Sewell: The religion you cite in your book is a generally fundamentalist faith of various kinds. I’m a liberal Christian, and I don’t take the stories from the scripture literally. I don’t believe in the doctrine of atonement (that Jesus died for our sins, for example). Do you make any distinction between fundamentalist faith and liberal religion?
Hitchens: I would say that if you don’t believe that Jesus of Nazareth was the Christ and Messiah, and that he rose again from the dead and by his sacrifice our sins are forgiven, you’re really not in any meaningful sense a Christian.

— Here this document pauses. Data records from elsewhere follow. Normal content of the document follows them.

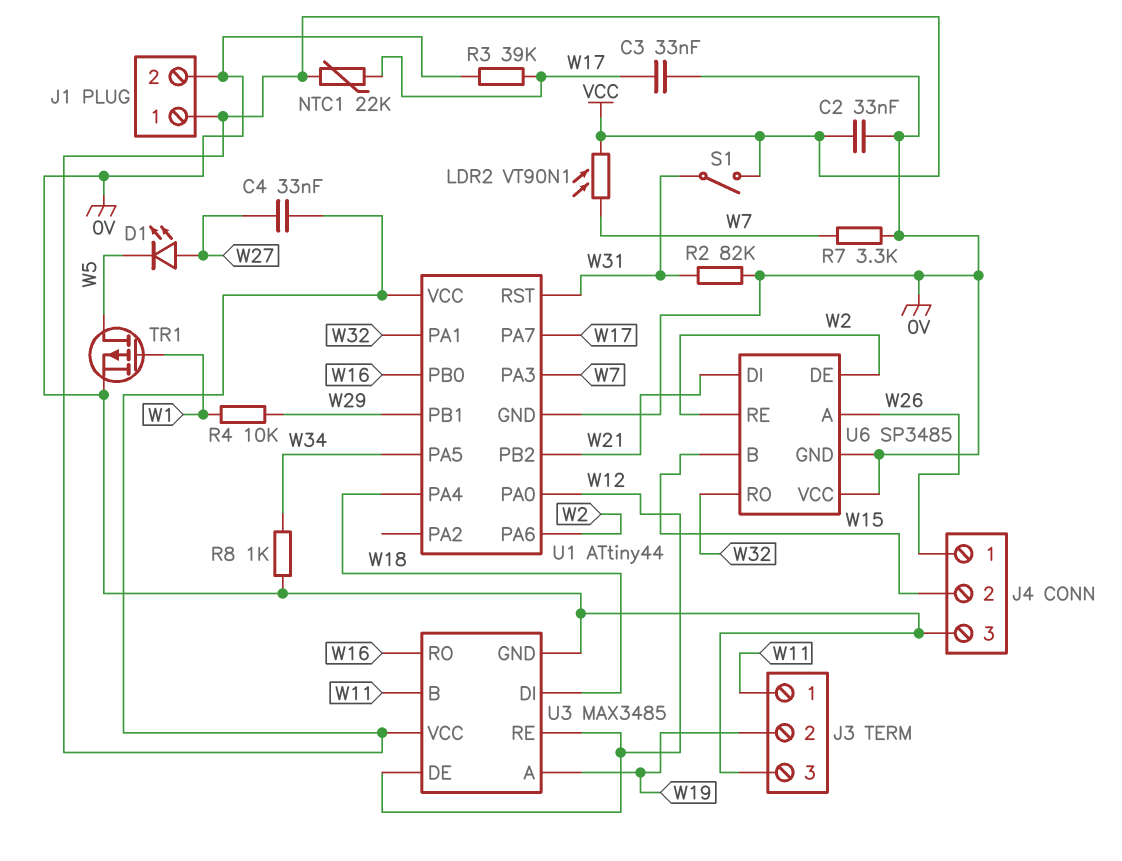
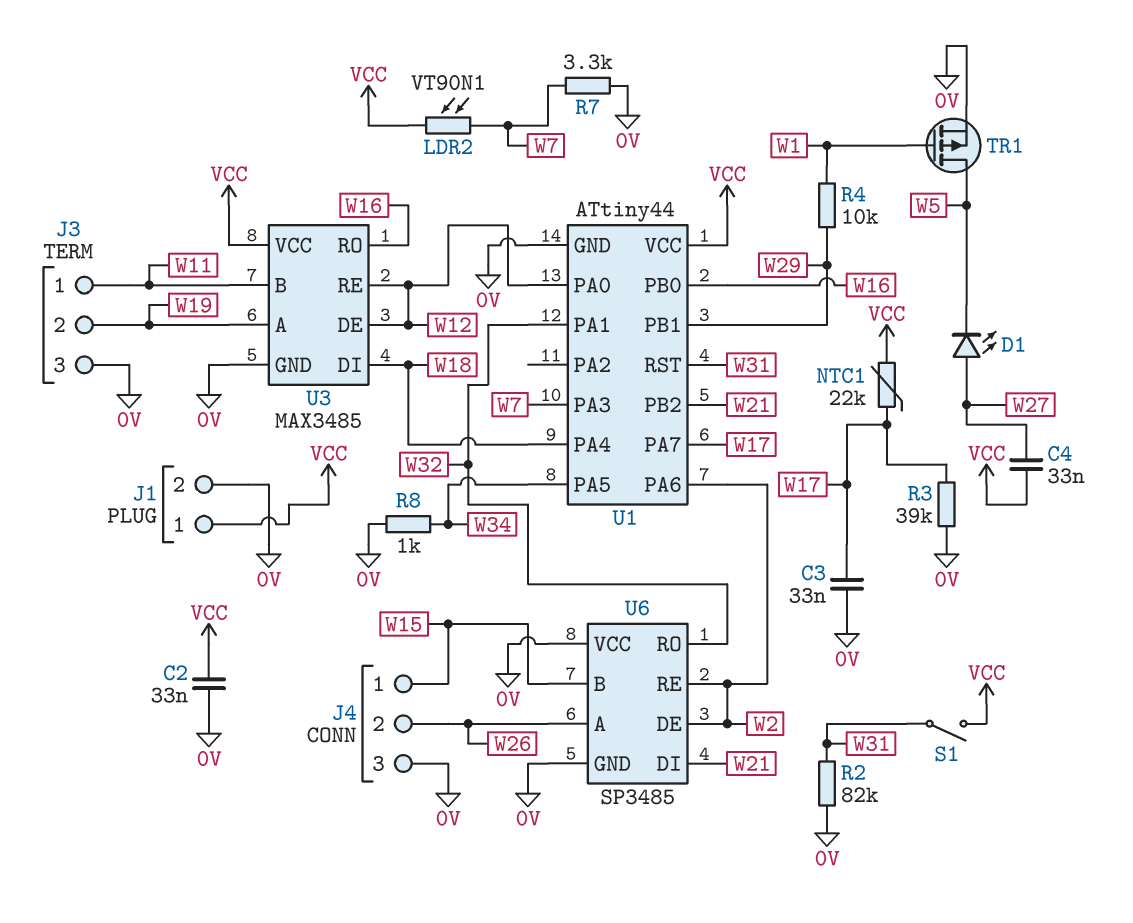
J4 pin 1: W26 -> W15
J4 pin 2: W15 -> W26

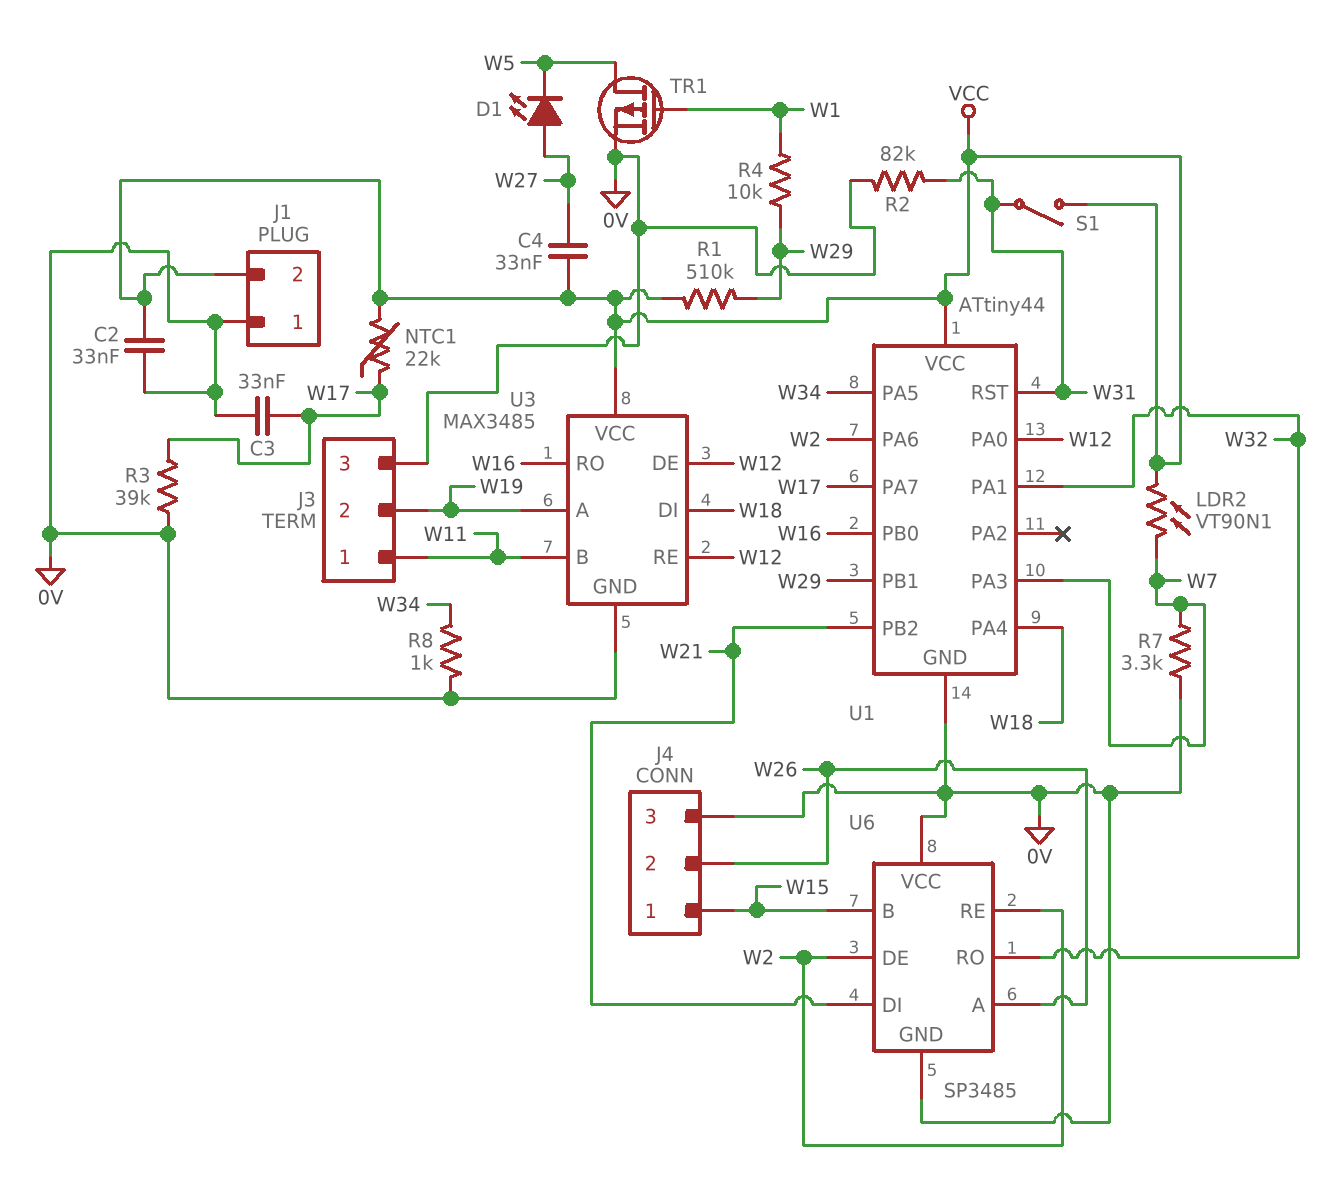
J1 pin 1: VCC -> 0V
J1 pin 2: 0V -> VCC
R1: none -> 510k (VCC, W29)

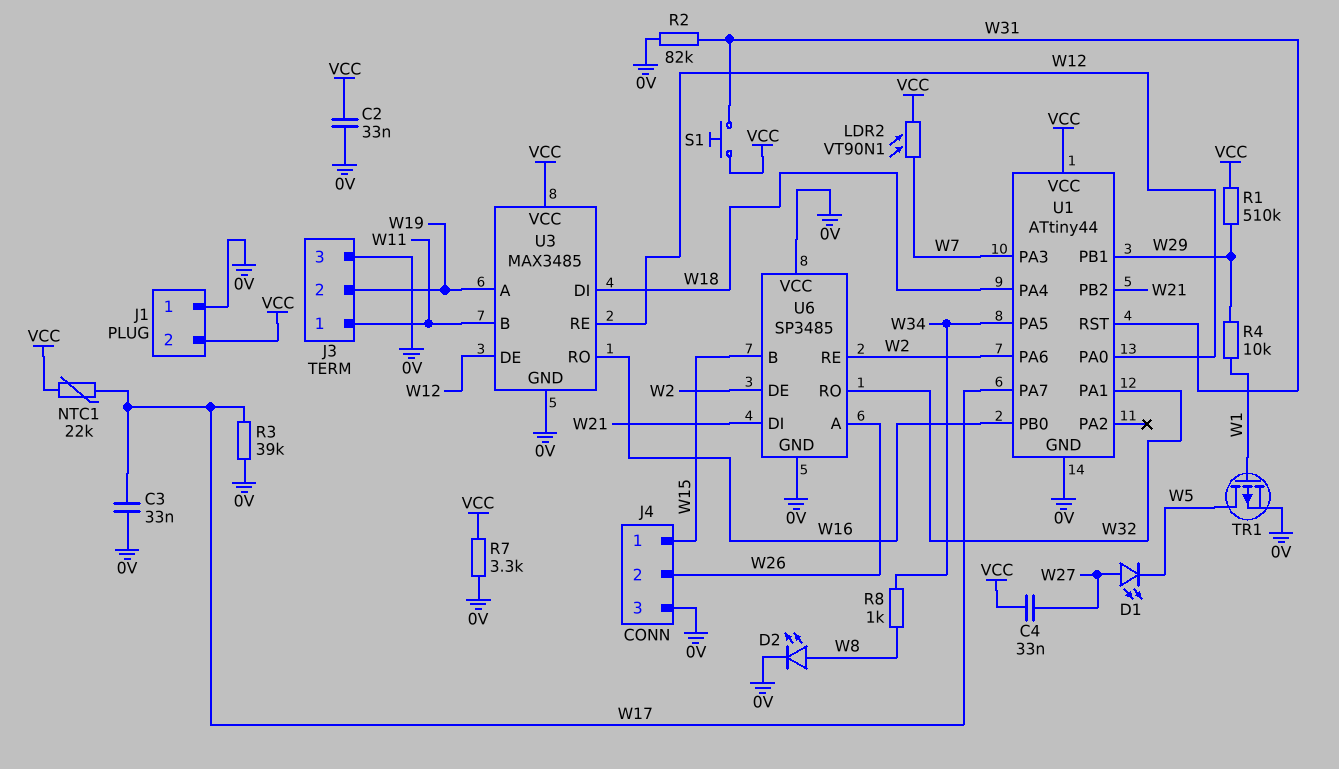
D2: none -> LED (A W8, K 0V)
R7: 3.3k (0V, W7) -> 3.3k (0V, VCC)
R8: 1k (0V, W34) -> 1k (W8, W34)
S1: switch (VCC, W31) -> button (VCC, W31)

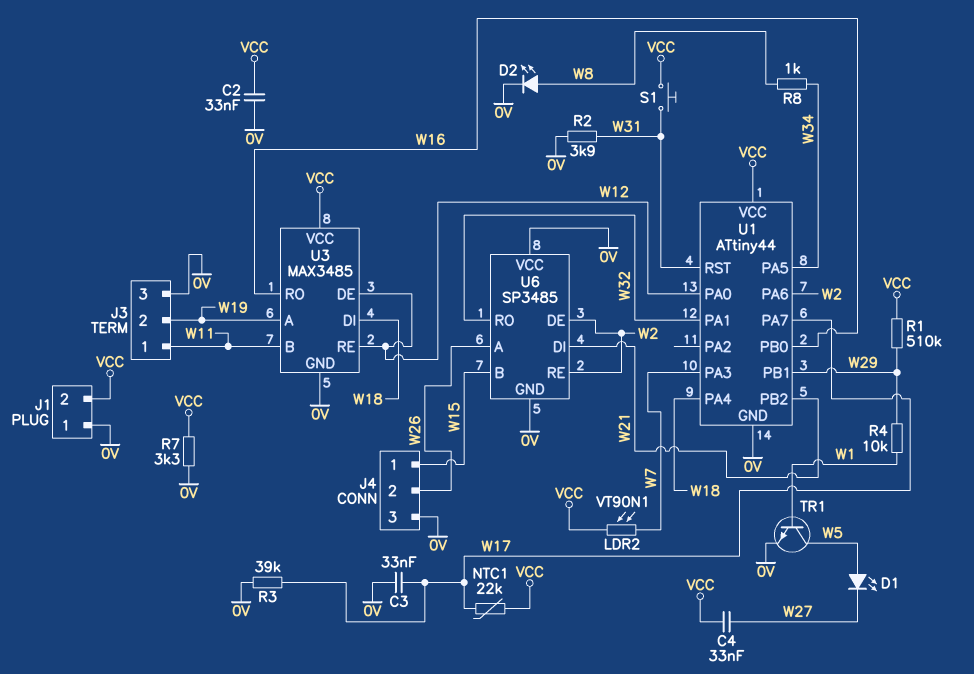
D1: LED (A W27, K W5) -> LED (A W5, K W27)
R2: 82k (0V, W31) -> 3.9k (0V, W31)
TR1: PMOS (G W1, D W5, S 0V) -> NPN (B W1, C W5, E 0V)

Sewell: Let me go someplace else. When I was in seminary, I was particularly drawn to the work of theologian Paul Tillich. He shocked people by describing the traditional God—as you might, as a matter of fact—as “an invincible tyrant.” For Tillich, God is “the ground of being.” It’s his response to, say, Freud’s belief that religion is mere wish fulfilment and comes from humans’ fear of death. What do you think of Tillich’s concept of God?

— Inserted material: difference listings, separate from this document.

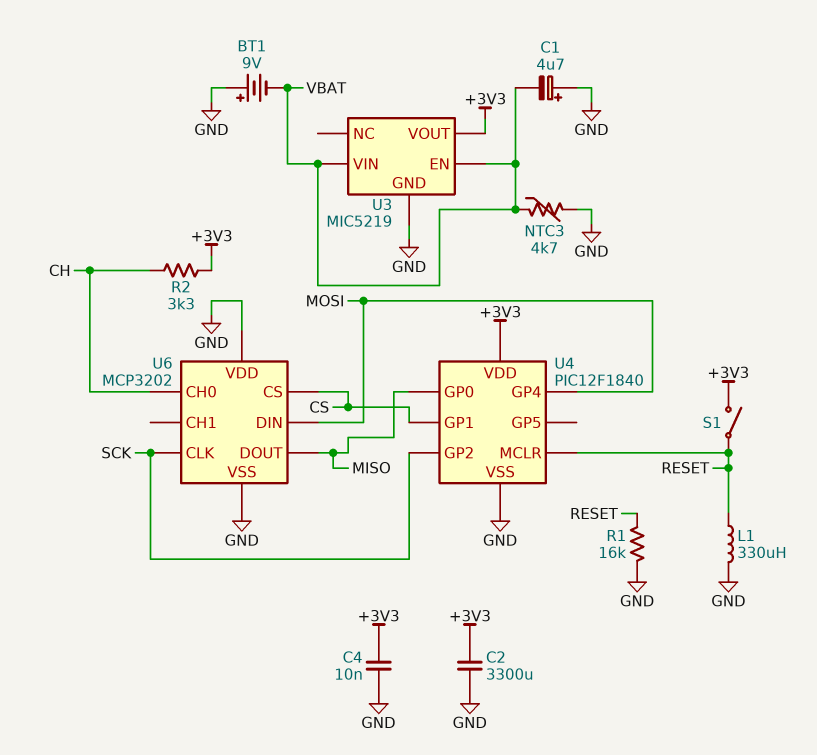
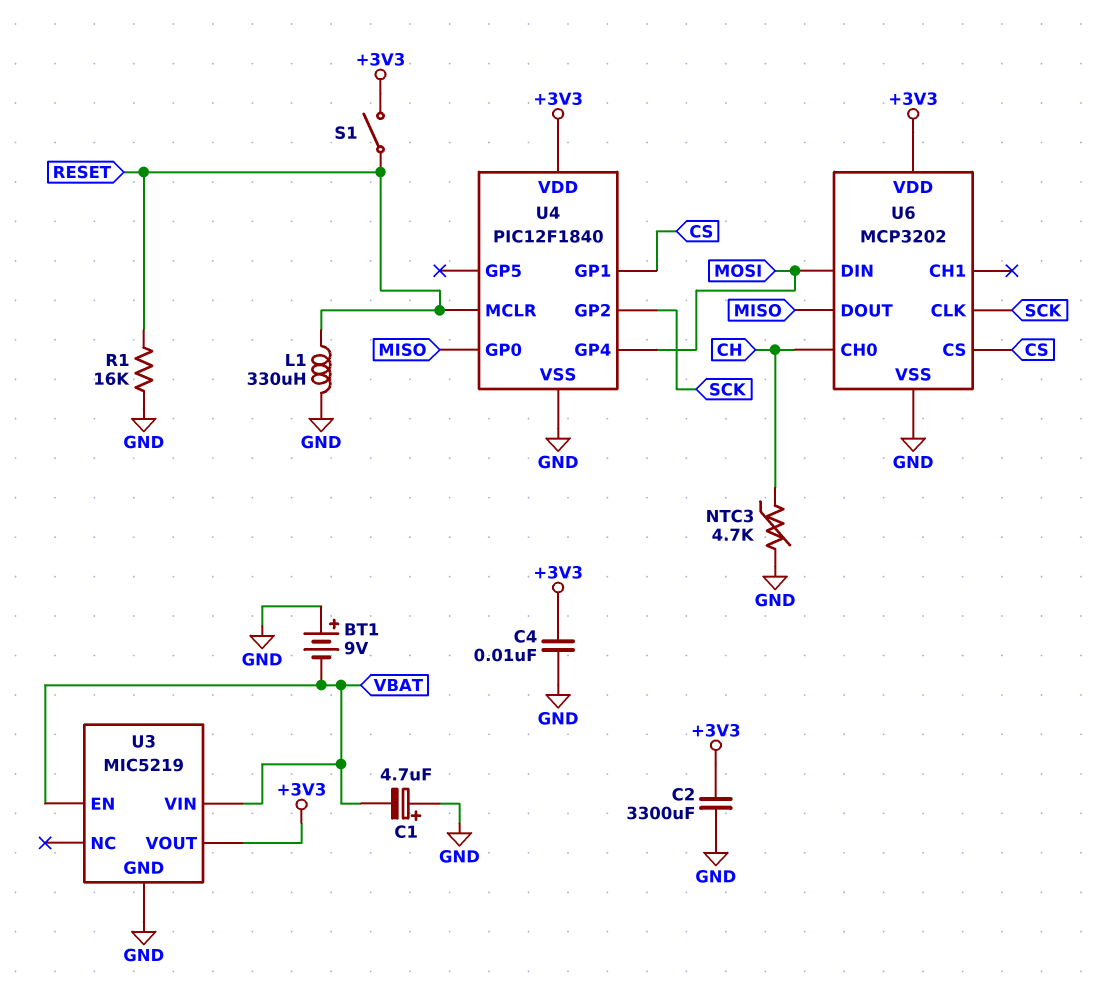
NTC3: 4.7k (GND, VBAT) -> 4.7k (CH, GND)
R2: 3.3k (+3V3, CH) -> none
U6 pin VDD: GND -> +3V3

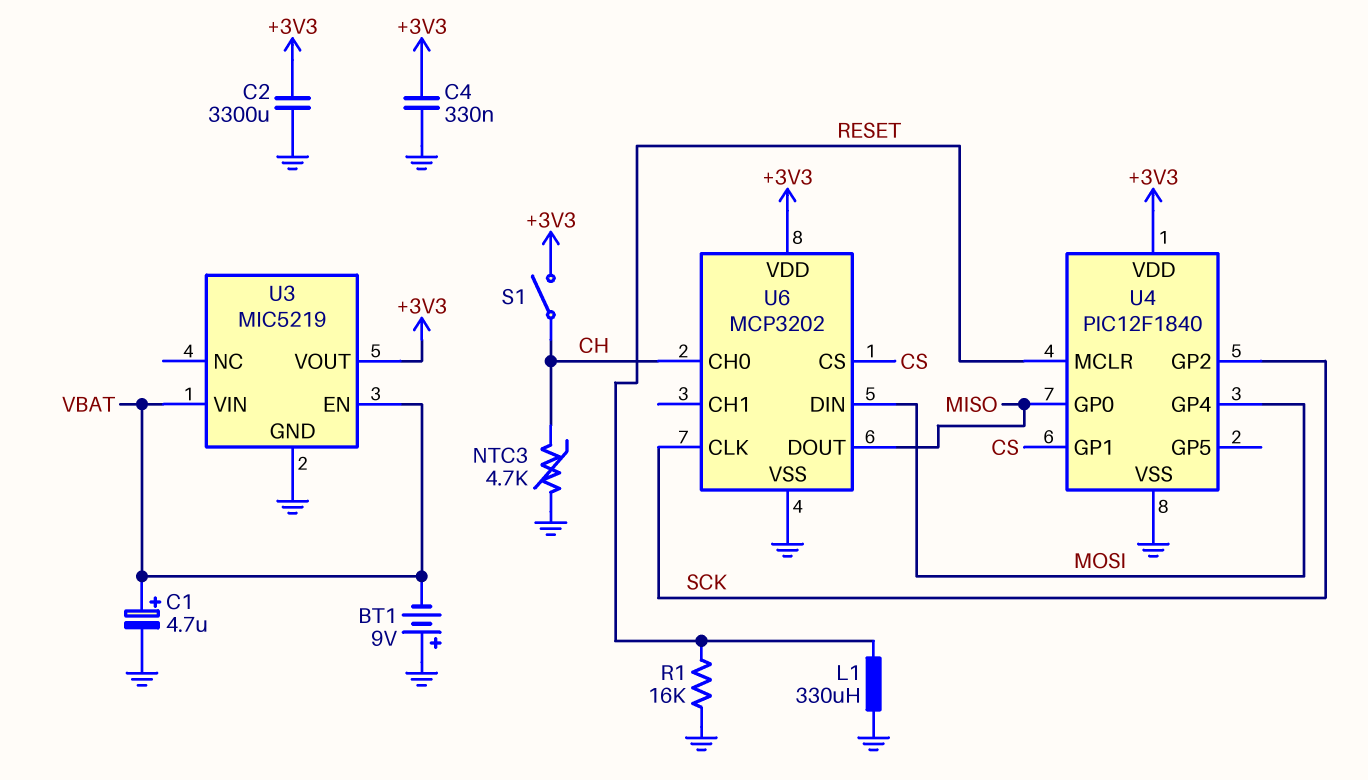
C1: 4.7uF (plus GND, minus VBAT) -> 4.7uF (plus VBAT, minus GND)
C4: 10nF (+3V3, GND) -> 330nF (+3V3, GND)
S1: switch (+3V3, RESET) -> switch (+3V3, CH)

Hitchens: I would classify that under the heading of Statements That Have No Meaning—At All.
I have no doubt that for people who – for whatever reason – have an emotional or wistful connection to chapels, ecclesiastical robes and moving liturgy but who cannot stomach the perceived balderdash about inconvenient things like God, liberal (or “progressive”) Christianity is perceived as more intellectually respectable and credible. But those on the outside are a little more discerning and quite frankly aren’t this easily duped. However wrong they might be, they are not uniformly stupid. The genuinely honest and self respecting thing would be to stop receiving the church salary or pension, stop using its land, buildings and resources, admit that you reject Christianity outright and be done with it. Do something a little less duplicitous with your life. Start your own religion if you must, but face the fact that a more respectable version of religion is not what you have created.
Eugene Genovese’s reaction is perfectly understandable:
I would not presume to tell Christians how to be Christians, but I must confess that I cannot understand how Christians, without ceasing to be Christians, can retreat one inch from a belief that Jesus is the second person of a triune God, the Christ, the redeemer. If other religions offer equally valid ways to salvation and if Christianity itself may be understood solely as a code of morals and ethics, then we may as well all become Jews, Muslims, Buddhists, or, better, atheists. I intend no offense, but it takes one to know one. And when I read much protestant theology and religious history today, I have the warm feeling that I am in the company of fellow nonbelievers.
Eugene D. Genovese “Marxism, Christianity and Bias in the Study of Southern Slave Society,” in Bruce Kuklick and Darryl G. Hart (eds), Religious Advocacy and American History (Eerdmans, 1997), 90.
Thinking that you’ll appeal to secular thinkers this way is a bit like me thinking I’ll start attracting men if I become a cross dresser. I promise you: It wouldn’t work.